### Aim of the task
Pictures aside, can you reproduce the records word for word?

### Data under study
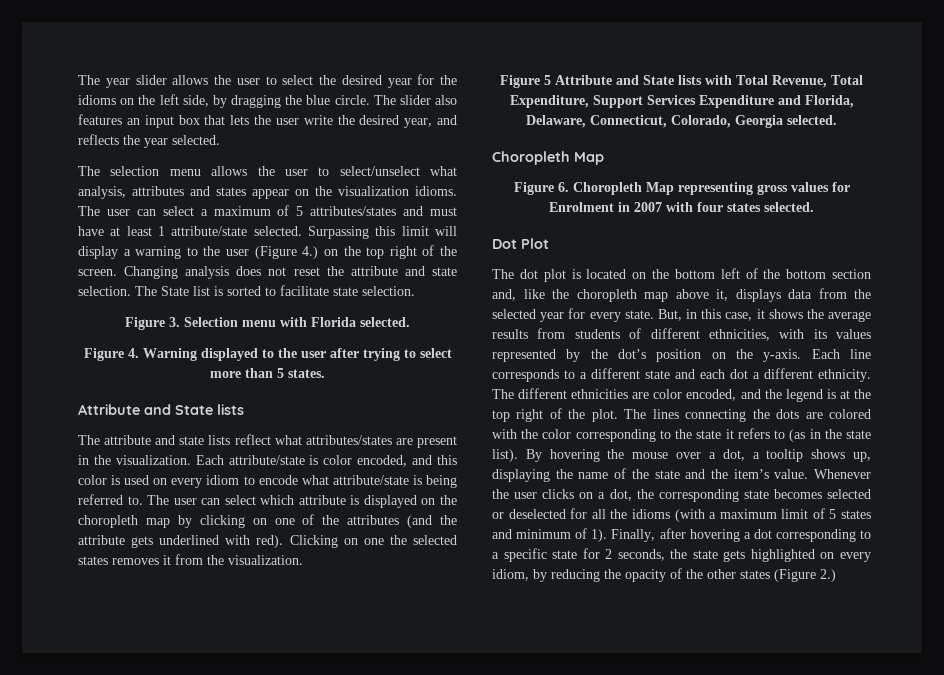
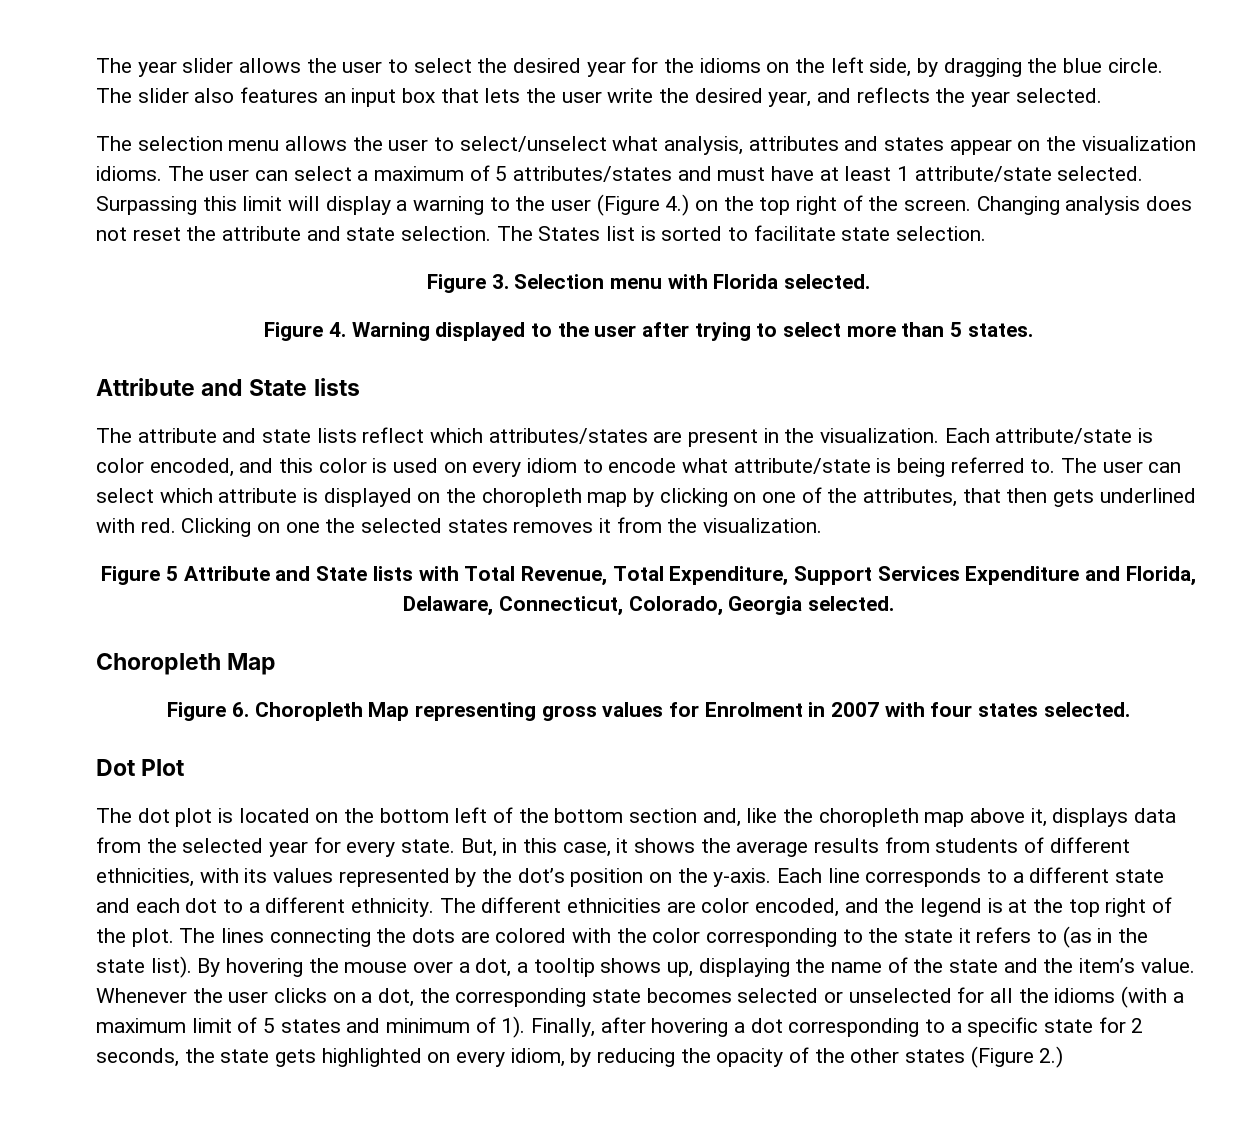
[161,286,189,296] State -> [538,226,601,241] States
[274,435,302,445] what -> [430,428,484,443] which
[347,515,457,528] [78,535,125,545] attributes (and the attribute -> [863,488,1048,507] attributes, that then
[256,535,284,548] red). -> [140,518,176,533] red.
(748, 374) none -> [223,899,244,913] to
[508,509,566,519] deselected -> [848,988,952,1003] unselected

### Solution to this exercise
[161,286,189,296] State -> [538,226,601,241] States
[274,435,302,445] what -> [430,428,484,443] which
[347,515,457,528] [78,535,125,545] attributes (and the attribute -> [863,488,1048,507] attributes, that then
[256,535,284,548] red). -> [140,518,176,533] red.
(748, 374) none -> [223,899,244,913] to
[508,509,566,519] deselected -> [848,988,952,1003] unselected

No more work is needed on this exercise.